Lower triangular matrix eigenvectors problem

[eherrtelle59]

Ok, this is starting to come back to me, but I'm stuck again

Homework Statement

M=\begin{bmatrix}
(1-\frac{4}{3}) & 0 \\
-\frac{c}{3} & -c \\
\end{bmatrix}


Find eigenvectors and eigenvalues.

Homework Equations

The Attempt at a Solution

Eigenvalues are [itex] λ_1= (1-\frac{4}{3})>0[/itex] and [itex] λ_2=-c>0 [/itex]

Eigenvector for [itex] λ_2 [/itex] is <0 1>
For [itex]λ_1[/itex], I should get [itex]<(\frac{c}{3}-1) (\frac{4}{3})> [/itex]
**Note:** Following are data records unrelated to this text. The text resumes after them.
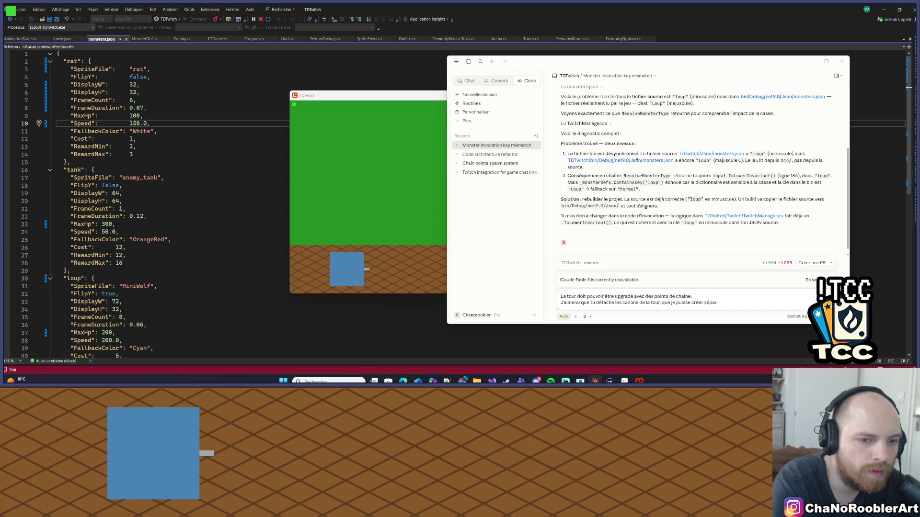
type("des assets pour la ")
type("tour, e")
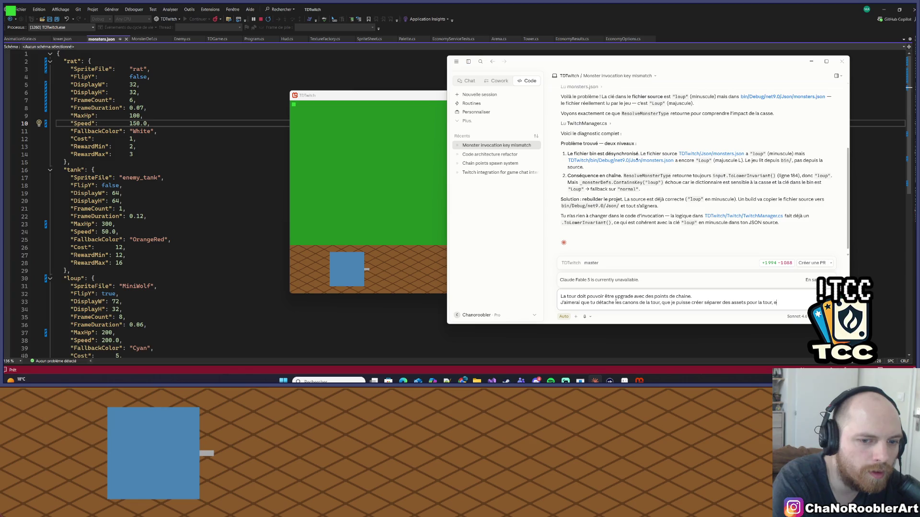
type("ur les canons")
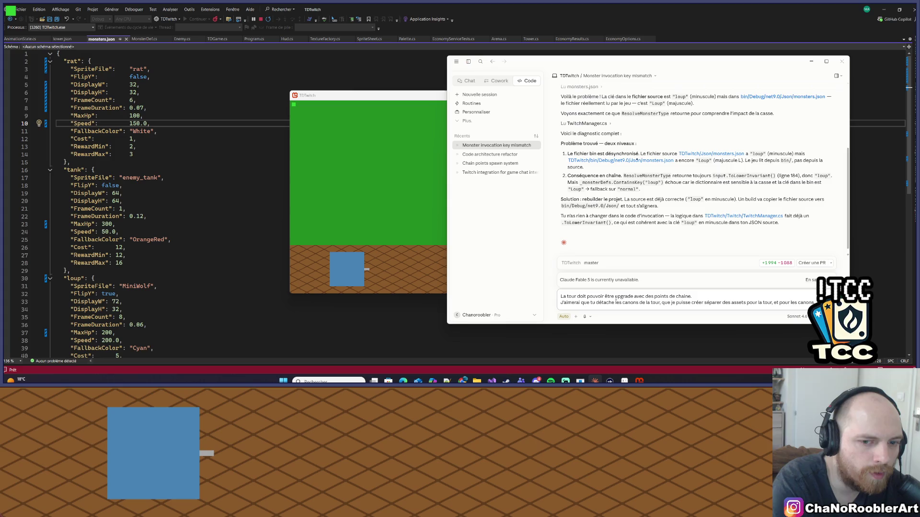
type(", rend")
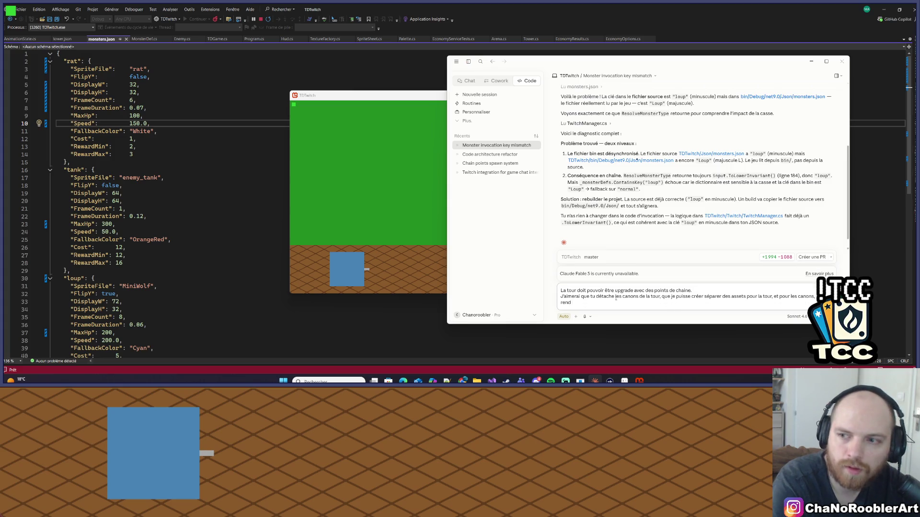
type(" la placem")
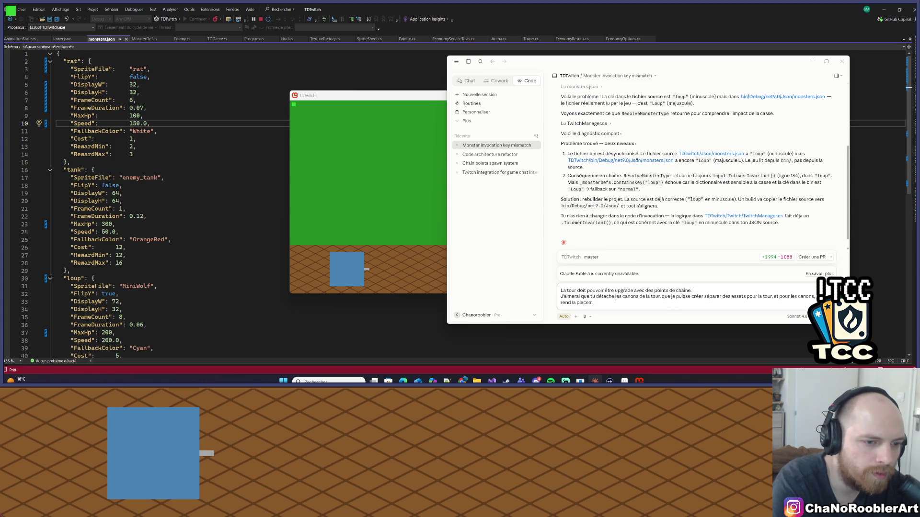
type("ent des cano")
type("ns paramétra")
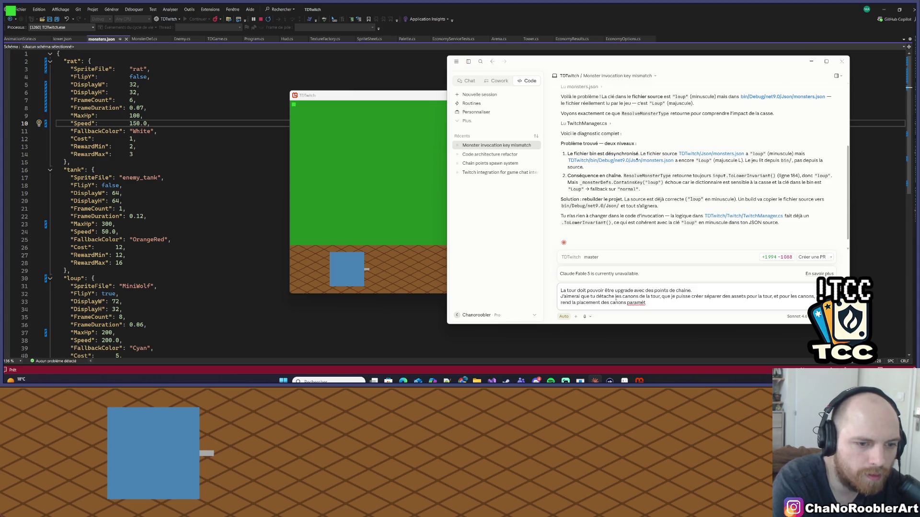
type("rable que")
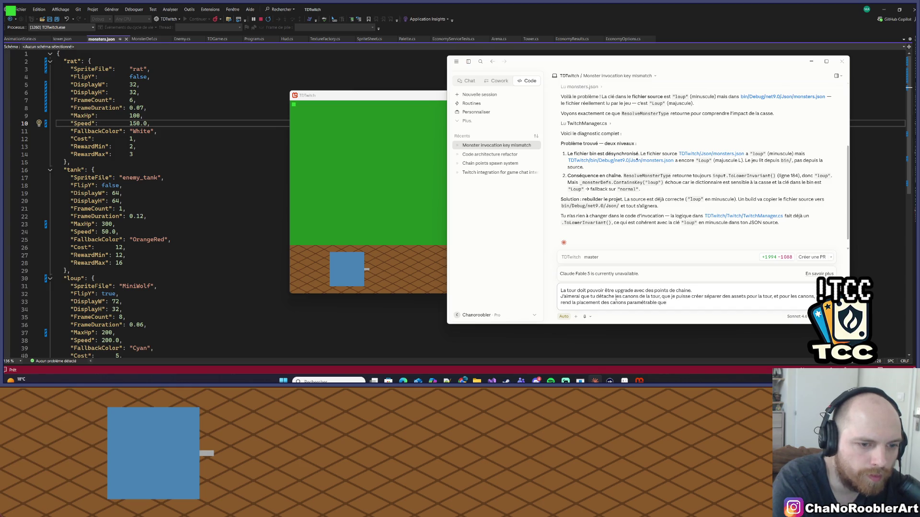
type("puiss")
However, I end up with (without writing out the matrix again, just giving the equation mind you)

[itex] -c*e_2 = e_1 - \frac{4}{3}*e_1 +\frac{c}{3}*e_1 [/itex]

This is [itex] -c*e_2 = (1-c)*e_1 [/itex]which gets an eigenvector of something like <(1-c) c>

Anyone see my error? Thanks

 

[Office_Shredder]

The clearly negative eigenvalue being allegedly positive is the first thing that struck me as odd, but not really a big deal in the grand scheme of things

I don't understand what you did to get that equation (the left hand side looks like Me₂, and the right hand side is completely unclear to me where it came from, but the fact that you have a scaling of e₁= a scaling of e₂ seems pretty suspicious), or what you are claiming the eigenvector for the first eigenvalue is since it only has one entry as written - is it supposed to be ( (c/3-1), 4/3)?

 

[eherrtelle59]

"The clearly negative eigenvalue being allegedly positive is the first thing that struck me as odd, but not really a big deal in the grand scheme of things"

That's a typo on my part. λ_2 should be negative i.e. -c<0

"is it supposed to be ( (c/3-1), 4/3)?"

Yes

To show explicitly what I did, using the standard eigenvector equation with v_i instead of e_i


\begin{bmatrix}
(1-(4/3)c) & 0 \\
-c/3 & -c \\
\end{bmatrix} *\begin{bmatrix}
v_1 \\
v_2 \\
\end{bmatrix}

= \begin{bmatrix}
(1-4c/3)*v_1 \\
(1-4c/3)*v_1\\
\end{bmatrix}

When you multiply this matrices (as sort of shown...latex skills withstanding) then you get the equation I've written previously.

 

[eherrtelle59]

"but the fact that you have a scaling of e1= a scaling of e2 seems pretty suspicious"

When finding eigenvectors I always get equations like this.

 

[eherrtelle59]

I'm sorry everyone, that should be multiply by

\begin{pmatrix}
(1-4c/3)v_1\\
(1-4c/3)v_2\\
\end{pmatrix}
which does indeed give the right answer,

(c/3)*v_1 = (c/3 -1)*v_2

Sorry for wasting everyone's time, I've finally got it now. Thank you!